I checked the big pigs next. As I passed through the hedge row, I turned onto the pig field road. If I were driving a car and not a tractor, and even if the road were paved, I would have had to turn back. The water was probably eight inches deep in some spots, and rushing past me. There was about four inches of water in the big pig’s shelter, much too much to manage with a little bit of hay. I decided that I would need to move the shelter, but I hadn’t brought the chain with me, so I would have to come back.

On my way to check on the little pigs, I had to cross a narrow stream, over a foot and a half diameter culvert. The water had overwhelmed the culvert and jumped the stream banks. If I hadn’t known the road so well and where the edges of the culvert were, I might have ended up off the road with a wheel buried in the stream. As I crossed, it looked to me that the water was more than a third up the back wheels of the tractor. I could see the water through the holes in the floor of the steel operators platform, rushing past just a few inches beneath it.

My brother Pete and I had moved the pigs to a new section of the field earlier in the day, a bit higher up the hill, so the flooding in the shelter wasn’t as bad as it would have been. The spot where they had been was pretty well under water. As it was, the water had seeped into the shelter in the new spot, but it wasn’t that bad. There were a couple of wet spots, but since the pigs are still so small there is still a lot of space inside the shelter for them. Nevertheless, I didn’t know for how long it would continue to rain, and I did not want the pigs to get chilled, so I spread out two bales of hay in the shelter, concentrating it along the length of the driest side.

Mercifully, as I was finishing bedding down the little pigs’ shelter, the rain stopped, just like that, literally as if someone had turned off the tap. One second a torrential down pour, the next, nothing. When a rain like that stops just like that you realize just how incredibly overwhelming it had been. I hadn’t realized it, but while it was raining there had been a constant great roar that drowned (literally) everything else out. In its place, an eerie silence and utter stillness, broken only by the quiet grunts of the little pigs settling into their bedding. Within moments, however, the birds started to chirp, slowly inching back out from deep in the crooks of the tree boughs into the open air. I looked around and listened and took it in for a second, but then I got back to work because the big pigs were still under water.

As I drove from the little pigs’ field back to the barn, it started to spit a bit, but the rain had finished. The middle pigs were out, playing and rooting around in the wet ground. I stopped and checked their shelter. The bedding was still reasonably dry in most places, but I was worried that the moisture would wick up through the hay over night, so I decided to add one more bale of hay. Back at the barn,  I loaded three more bales of hay onto the forks and grabbed the chain.

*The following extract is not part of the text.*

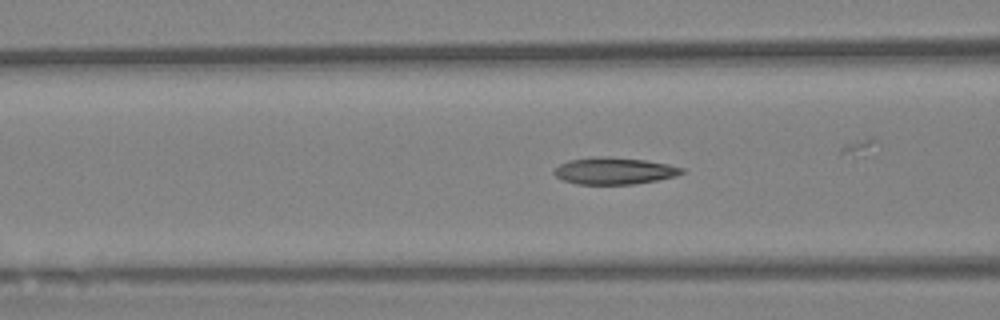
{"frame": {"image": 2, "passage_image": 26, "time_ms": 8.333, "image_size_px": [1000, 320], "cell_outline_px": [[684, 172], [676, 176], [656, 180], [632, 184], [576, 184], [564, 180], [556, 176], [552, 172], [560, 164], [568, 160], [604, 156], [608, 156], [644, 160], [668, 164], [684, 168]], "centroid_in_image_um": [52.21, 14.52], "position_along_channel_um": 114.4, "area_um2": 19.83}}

I distracted the big pigs by putting some food in their trough and then drove the tractor into the paddock and hooked up to the shelter. I had scouted the paddock after I filled the trough and there weren’t any really dry spots, but I did find one spot that would do. I dragged the shelter slowly into place and then unhooked the tractor and then spread two bales of hay inside the shelter. By the time I was finished, the pigs had finished their food, so I had to put some more in the trough so that I could get the tractor out of the paddock.

On my way back to the barn, I stopped and spread the last bale of hay in the middle pigs’ shelter, and then finally parked the tractor at the barn and walked up to the house where I announced that I would most definitely not be cooking dinner. Pete, Jen, and I went down to Middleburgh to Hubie’s, where I nodded in and out of sleep between bites.